Rozdział VII

1.6K 162 92
                                    


- Pani generał. - Poe uśmiechnął się lekko i włożył dłonie do kieszeni od swoich spodni. Leia spojrzała na niego zmęczonym wzrokiem. Pod jej oczami mężczyzna dostrzegł cienie, które świadczyły o jej wyczerpaniu. - Jak długo planujemy tu zostać?

- Poe, chłopcze, nie mam bladego pojęcia - odpowiedziała szczerze. Zbierała jej się ochota na ziewanie, jednak szybko to powstrzymała. - Musimy zregenerować siły i dopiero wtedy przemyślimy nasze następne poczynania.

Akurat w tym momencie do rozmowy dołączył się Finn.

- Następne poczynania? Została nas zaledwie garstka! - Stwierdził czarnoskóry ściszonym głosem. - Nie mamy nawet żadnego statku, pomijając ten złom Hana!

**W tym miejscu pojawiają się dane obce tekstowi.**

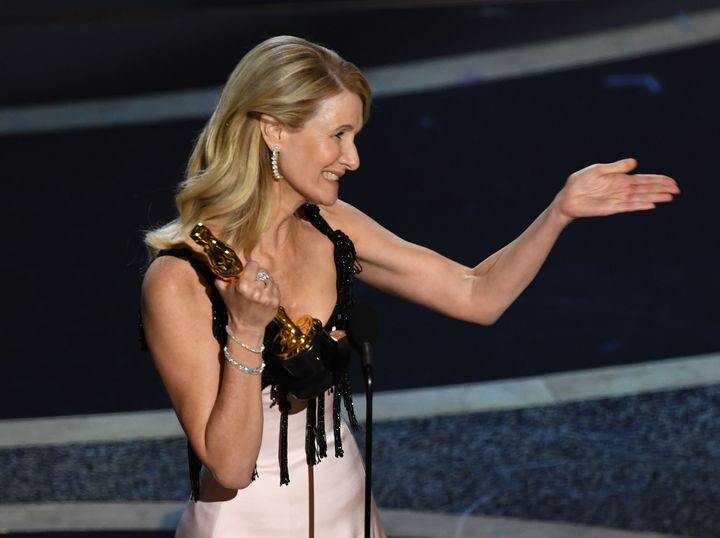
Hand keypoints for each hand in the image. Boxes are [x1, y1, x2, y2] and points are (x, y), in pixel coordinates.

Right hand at [215, 260, 279, 338]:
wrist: (247, 326)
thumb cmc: (234, 308)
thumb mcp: (223, 292)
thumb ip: (221, 278)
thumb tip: (222, 266)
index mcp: (243, 286)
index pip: (253, 265)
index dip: (250, 267)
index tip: (248, 272)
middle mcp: (256, 290)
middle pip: (263, 271)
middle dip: (258, 274)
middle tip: (254, 280)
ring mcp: (268, 296)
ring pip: (270, 278)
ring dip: (265, 281)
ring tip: (259, 288)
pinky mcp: (276, 301)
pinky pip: (276, 287)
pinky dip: (271, 288)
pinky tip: (264, 294)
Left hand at [553, 158, 679, 222]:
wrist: (567, 198)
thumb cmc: (580, 183)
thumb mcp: (598, 170)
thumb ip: (616, 167)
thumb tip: (634, 162)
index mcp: (620, 179)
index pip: (643, 179)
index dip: (657, 180)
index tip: (672, 181)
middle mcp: (621, 190)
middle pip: (645, 189)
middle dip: (661, 189)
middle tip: (677, 190)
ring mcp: (617, 199)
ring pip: (640, 198)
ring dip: (655, 197)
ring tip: (669, 197)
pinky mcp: (611, 208)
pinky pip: (628, 206)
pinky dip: (640, 205)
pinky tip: (651, 204)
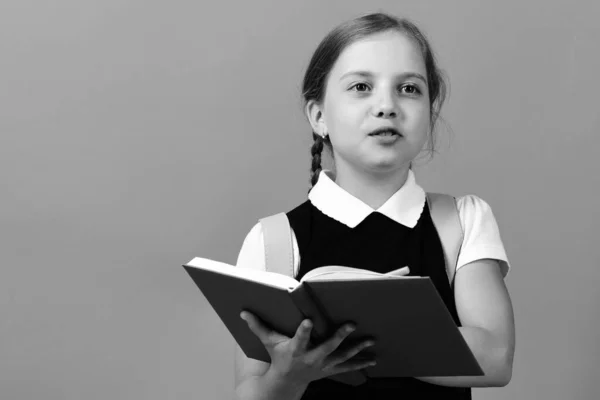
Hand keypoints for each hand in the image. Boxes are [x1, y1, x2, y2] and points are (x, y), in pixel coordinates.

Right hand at [240, 311, 375, 385]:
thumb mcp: (268, 342)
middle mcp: (311, 358)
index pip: (299, 339)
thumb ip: (257, 326)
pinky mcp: (330, 369)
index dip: (304, 331)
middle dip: (339, 337)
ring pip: (342, 357)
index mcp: (295, 350)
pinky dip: (361, 362)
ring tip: (370, 340)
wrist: (287, 382)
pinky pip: (348, 366)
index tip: (308, 321)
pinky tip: (374, 359)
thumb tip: (243, 312)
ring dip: (357, 349)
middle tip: (351, 324)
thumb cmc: (278, 357)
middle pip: (327, 347)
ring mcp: (323, 365)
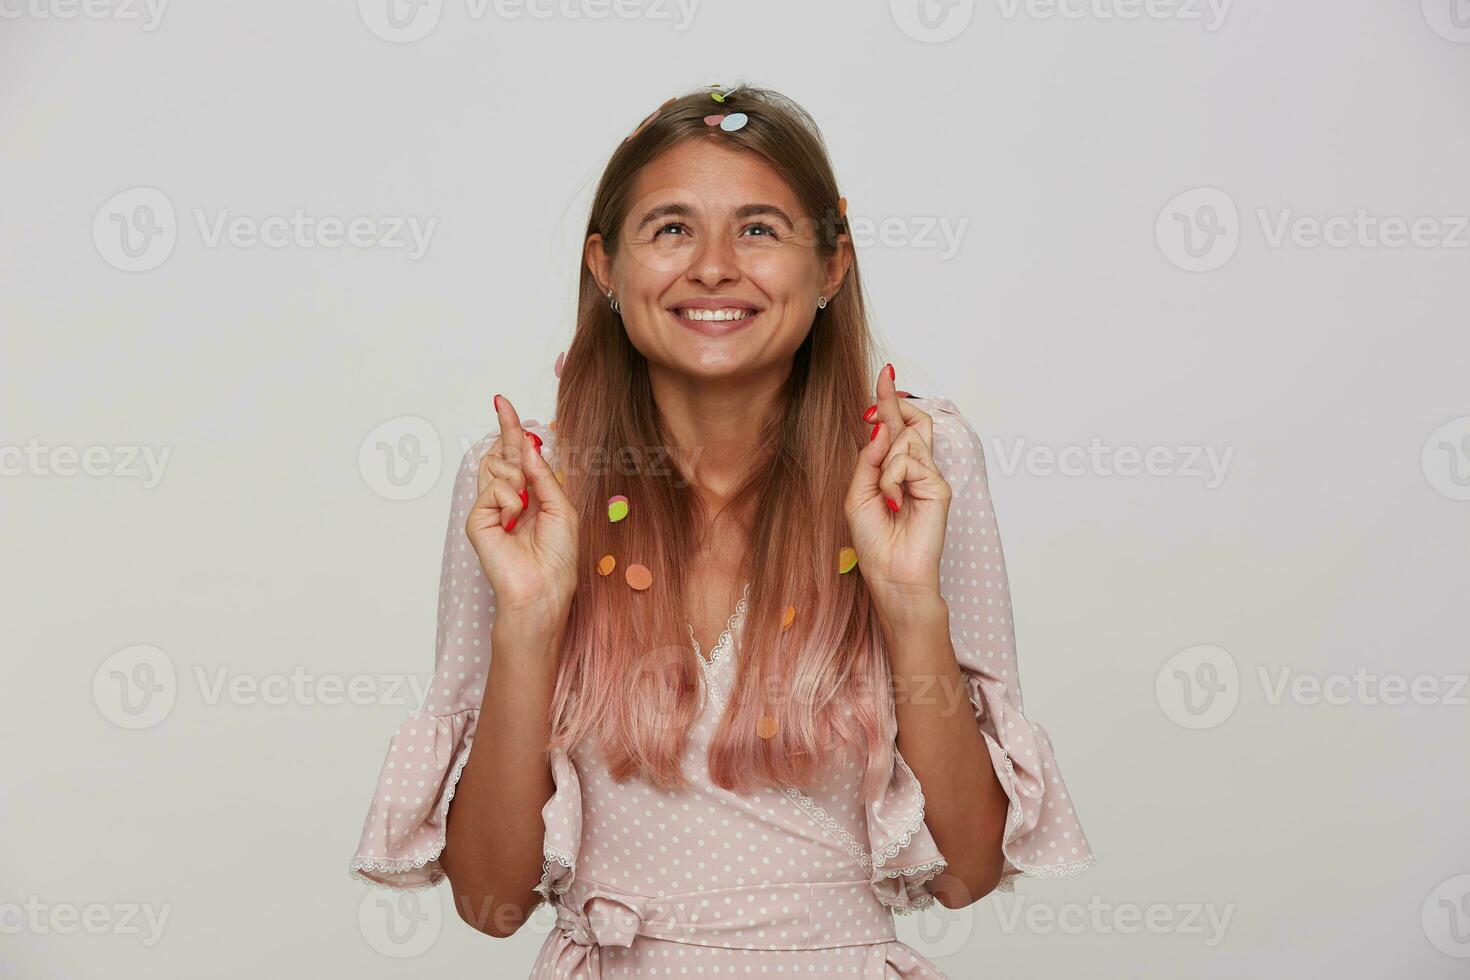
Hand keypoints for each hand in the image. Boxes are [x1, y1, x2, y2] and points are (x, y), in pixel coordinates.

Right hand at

- Finn, posłuchaj. Ruch Oporu rozproszony jest po całej Galaktyce - tłumaczyła wolno Organa, starając się uspokoić oburzonego mężczyznę. Widziała, jak bardzo troszczył się o tą... siostrę Paige Tico. Nawet nie pamiętała, jak ma na imię. Myślała, że to ona była głównym powodem jego zdenerwowania. - Każde z nich sprzeciwia się Najwyższemu Porządkowi, jak tylko może. Niektórzy starają się zdobyć ich zaufanie, aby dostarczyć nam ważne informacje. Inni próbują skombinować jakąkolwiek broń czy statki. Inni...

- To dlaczego nikt nam nie pomógł na Crait?! - Oburzył się Finn. Poe chwycił go za ramię, aby także doprowadzić go do porządku.

- Na tej bitwie i tak byliśmy skazani na porażkę - westchnęła ciężko, a jej usta zadrżały. - Piechota i przedpotopowe statki przeciwko AT-M6? To miało jedynie zapewnić nam trochę czasu. Gdyby nie Luke i Rey, zginęlibyśmy tam wszyscy. Zaś gdyby inni przylecieli nam na pomoc, Ruch Oporu upadłby całkowicie.

Finn wysłuchiwał wszystkiego z szeroko otwartymi ustami. Nawet Poe rozchylił lekko wargi, dziwiąc się wypowiedzi generał.

- Pani wysłała nas na pewną śmierć..? - Zapytał czarnoskóry. Leia niepewnie skinęła głową. Poe zagryzł wargę. 

- Wiedzieliśmy, na co się piszemy - odpowiedział młody pilot, próbując bronić Leię. - Walczyliśmy do samego końca. 

- Powiedz to Rose! - Finn podniósł głos. 

Ach, nazywa się Rose, przypomniała sobie Organa. 

- To ty się chciałeś poświęcić! - Odpowiedział z lekką ironią Poe. Dezerter wyciągnął przed siebie palec. 

- Byłem do tego zdolny! Za wolność - warknął. - Jeszcze niedawno byłem zwykłym tchórzem, który chciał uciec od tej całej wojny. A teraz nawet nie wiem, za co chciałem się poświęcić. Jedyne, co by to zmieniło, to przedłużyłoby wasze życie o jakieś pół godziny.

- Zrozum, że takie bitwy to jedna wielka niewiadoma. Czasami trzeba zdać się jedynie na szczęście. Jedyne, co mogę teraz zrobić, to dziękować losowi, że był dla nas taki życzliwy. 

- Życzliwy?! Niech to pani powie poległym..!

Drzwi w jednej chwili uchyliły się z impetem, a w progu stanęła Rose. Była cała blada, pod oczami miała ogromne wory, a dłoniami opierała się o ścianę. Za nią stał zdenerwowany droid medyczny.

- Proszę natychmiast wrócić do punktu medycznego! - Wołał zmechanizowanym głosem, jednak dziewczyna go nie słuchała. Członkowie Ruchu Oporu spojrzeli na nią z wielkimi oczami.

- Rose! - Finn od razu rzucił się w stronę dziewczyny. Podał jej ramię, aby się o niego oparła i powoli pomógł jej usiąść na fotelu. Tuż obok niej przystanął Poe wraz z Organą. 

- Gdzie jesteśmy..? - Zapytała łamiącym się głosem. Wszyscy dziwili się, że zdołała dojść aż tutaj o własnych siłach. 

- W bezpiecznym miejscu - odpowiedziała Leia, siadając po jej prawej stronie. Położyła jej dłoń na kolanach i spojrzała głęboko w oczy.